__Written instruction 1__: According to the packet processing excerpt, what four components make up packet processing apparatus 100?
__Written instruction 2__: Reproduce the packet processing excerpt word for word, starting at "[0036] The processor" and ending at "with each other.", both inclusive.

__Excerpt__:
-- -- --

BRIEF DESCRIPTION OF THE DRAWINGS
[0027] FIG. 1 is a diagram illustrating an example of a packet
processing apparatus.
[0028] FIG. 2 is a flowchart illustrating an example of a packet
processing method.
[0029] FIG. 3 is a diagram illustrating an example of processing
packets.
[0030] FIG. 4 is a table showing examples of read and write signals
for use in a field programmable gate array (FPGA) of a packet
processing apparatus.
[0031] FIG. 5 is a table showing examples of address-based
instructions for use in an FPGA of a is packet processing
apparatus.
[0032] FIG. 6 is a diagram illustrating an example of read and
write operations that are performed between heterogeneous
interfaces by an FPGA of a packet processing apparatus.
[0033] Throughout the drawings and the detailed description, unless
otherwise described, the same drawing reference numerals should be
understood to refer to the same elements, features, and structures.
The relative size and depiction of these elements may be
exaggerated for clarity, illustration, and convenience.
DETAILED DESCRIPTION
[0034] The following description is provided to assist the reader
in gaining a comprehensive understanding of the methods,
apparatuses, and/or systems described herein. Accordingly, various
changes, modifications, and equivalents of the methods,
apparatuses, and/or systems described herein may be suggested to
those of ordinary skill in the art. Also, descriptions of
well-known functions and constructions may be omitted for increased
clarity and conciseness.
[0035] FIG. 1 illustrates an example of a packet processing
apparatus. Referring to FIG. 1, packet processing apparatus 100
includes an interface 101, a processor 102, a field programmable
gate array (FPGA) 103, and a memory 104.
[0036] The processor 102 may process packets in a network. The
memory 104 may include a lookup table for performing packet
matching in a network.
[0037] The FPGA 103 may bridge between heterogeneous interfaces,
i.e., the interfaces of the processor 102 and the memory 104, and
may provide an interface via which the processor 102 and the memory
104 may communicate with each other.

-- -- --

Records from a data collection:

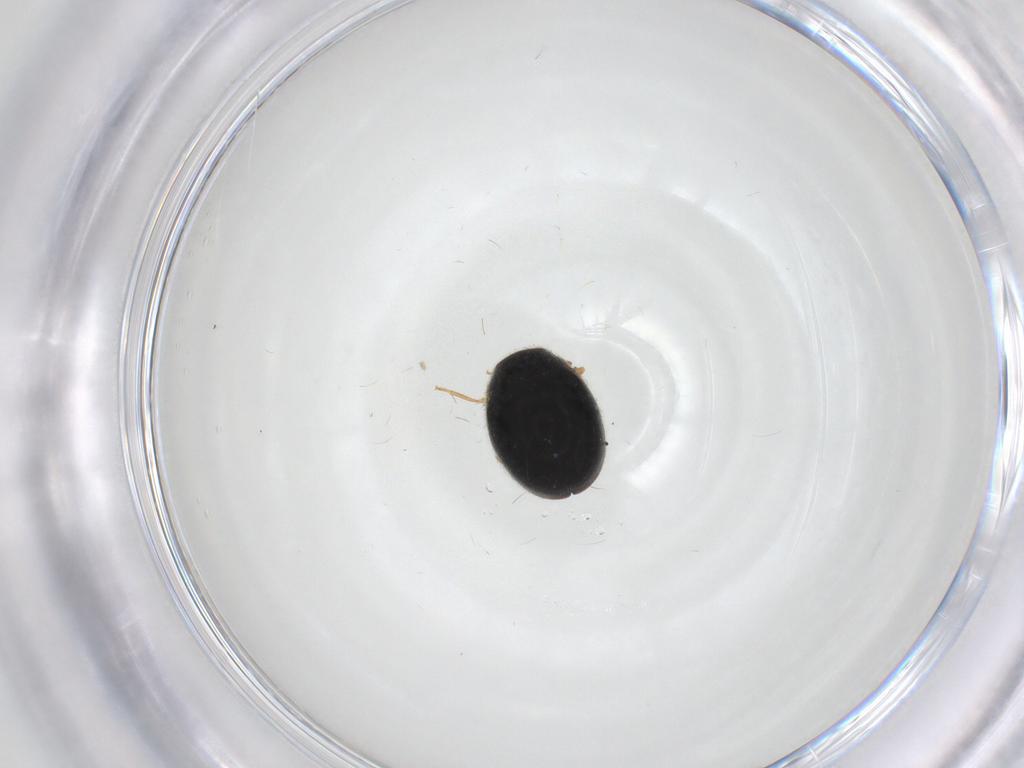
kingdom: Animalia
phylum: Arthropoda
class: Insecta
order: Coleoptera
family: Coccinellidae
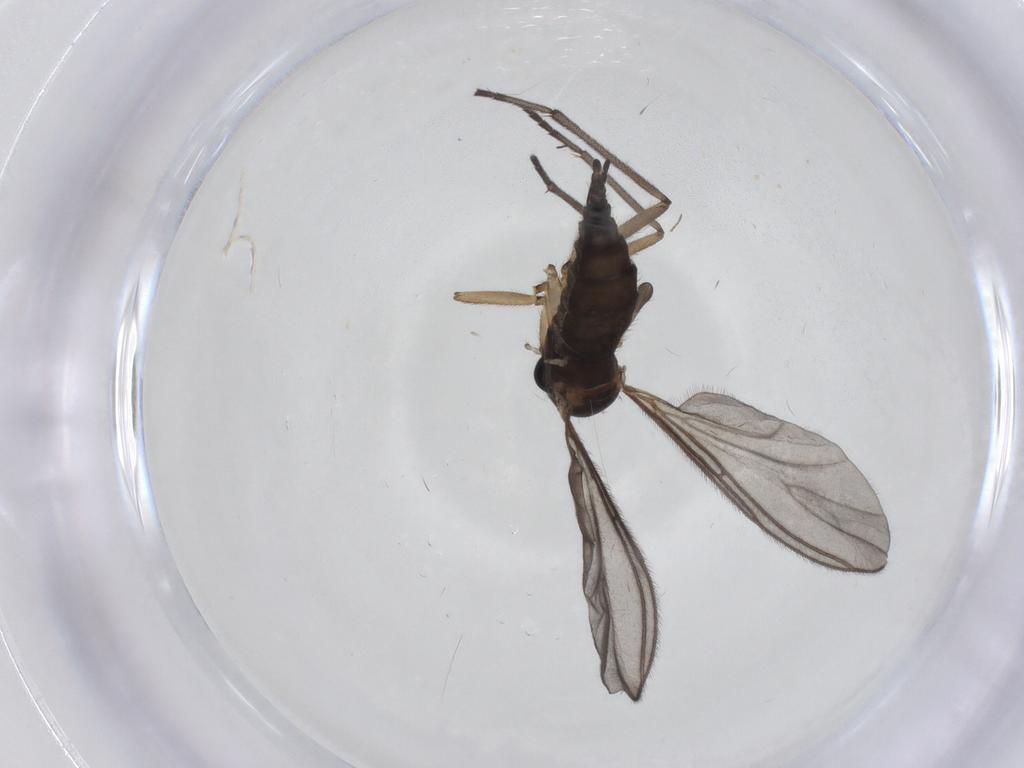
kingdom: Animalia
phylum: Arthropoda
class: Insecta
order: Diptera
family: Sciaridae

-- -- --

__Problem solution 1__: An interface 101, a processor 102, a field programmable gate array (FPGA) 103, and a memory 104.

__Problem solution 2__:
[0036] The processor 102 may process packets in a network. The
memory 104 may include a lookup table for performing packet
matching in a network.
[0037] The FPGA 103 may bridge between heterogeneous interfaces,
i.e., the interfaces of the processor 102 and the memory 104, and
may provide an interface via which the processor 102 and the memory
104 may communicate with each other.